The first major legislative reform of the intelligence community came in 2004 when President George W. Bush signed the Intelligence Reform and Terrorism Prevention Act into law. This bill was sparked largely by congressional dissatisfaction with the intelligence community’s failure to prevent 9/11 and its flawed 2002 National Intelligence Estimate regarding Iraqi weapons of mass destruction.
Several investigations and reports—most notably the 9/11 Commission report—had concluded that the intelligence community needed significant changes to its organizational structure to better control and coordinate the complex web of intelligence agencies. Congress acted quickly on these recommendations.
To strengthen the center of the intelligence community, the Intelligence Reform and Terrorism Prevention Act established the Office of the Director of National Intelligence. The principal intelligence adviser to the president, the director serves as the nominal head of the intelligence community to ensure closer collaboration of the 16 other individual intelligence agencies.
The law also established, in statute, the National Counterterrorism Center to integrate all intelligence operations and analysis pertaining to terrorism. Additionally, it established the Information Sharing Environment to further ensure coordination and cooperation among federal departments and intelligence agencies.
Finally, the law included provisions to protect privacy and civil liberties and created an independent Privacy and Civil Liberties Oversight Board.
Despite these reforms, the law did not fully address the challenges facing the intelligence community.

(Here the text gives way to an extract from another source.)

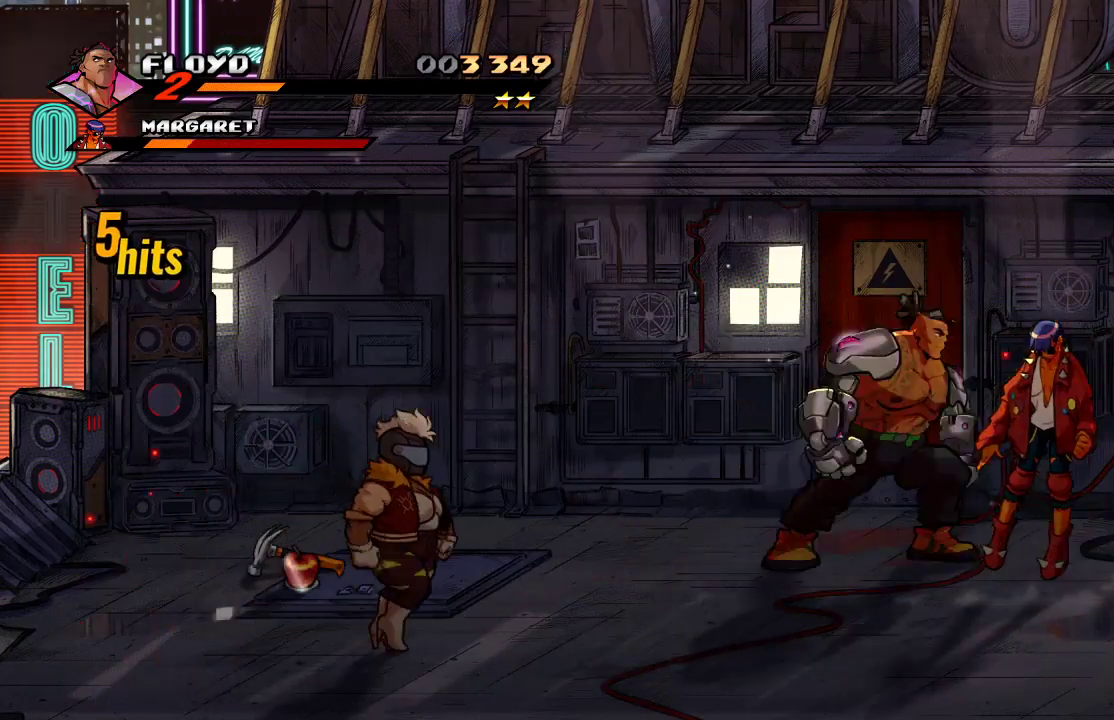
{"buttons": [], "left_stick": "center", "right_stick": "center", "events": [[67, "SQUARE", "down"], [67, "left_stick", "center"], [133, "SQUARE", "up"], [133, "left_stick", "right"], [333, "left_stick", "center"]]}
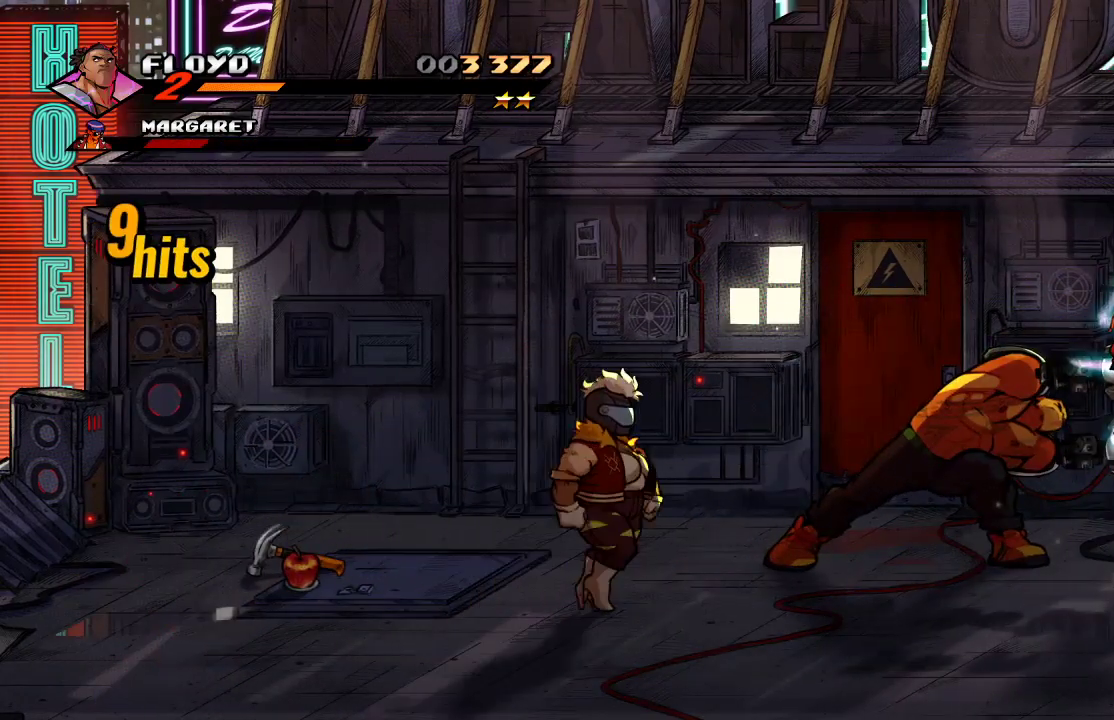
{"buttons": ["TRIANGLE"], "left_stick": "center", "right_stick": "center", "events": [[67, "R1", "down"], [67, "left_stick", "down-right"], [167, "left_stick", "right"], [200, "R1", "up"], [367, "left_stick", "left"], [500, "TRIANGLE", "down"], [500, "left_stick", "center"]]}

The intelligence community’s subsequent failure to predict the Arab Spring, the aggressive military actions of Russian President Vladimir Putin and China, and the San Bernardino massacre and other terrorist attacks against the U.S. suggests that much work remains to be done.
Two main challenges stand out. First, the director of national intelligence can foster collaboration and cooperation between intelligence agencies, but has limited authority to direct. Thus, there is no central position that can enforce change throughout the intelligence community.
Second, while the law helped facilitate cooperation and coordination among the separate agencies, it did not address the varied organizational structures within the agencies.
While each agency is structured to best achieve its own mission, none has attempted to help create an analytical and communications structure that would also make the intelligence community more effective as a whole. Future reforms of the intelligence community should take these two challenges head-on.
Beyond these structural issues, intelligence community reform efforts should also consider the significant analytical challenges facing the agencies. The failure to predict the Arab Spring indicates a broad misunderstanding of a series of strategic shifts—not just a single event.
Analytical challenges stem from internal pressures to maintain consensus, a failure to encourage specialization and expertise, a lack of emphasis on open-source information, and a strategic analysis gap. The next series of intelligence community reforms should address these problems.
Trump will have a lot of executive discretion as president on how to use the intelligence community, starting with his director of national intelligence, former Sen. Dan Coats, R-Ind.
As a highly successful businessman, Trump will quickly learn that the director’s office works best with a very small but highly competent staff that promotes integration and collaboration among the 16 intelligence agencies under its charge and does not conduct operational activities itself.
The director of national intelligence would be the key player for implementing any intelligence community reforms dealing with security clearance, intelligence acquisition, and information sharing.
How Trump utilizes Coats, and how retired Lt. Gen. Michael Flynn (the national security adviser) impacts and influences the new president, remains to be seen.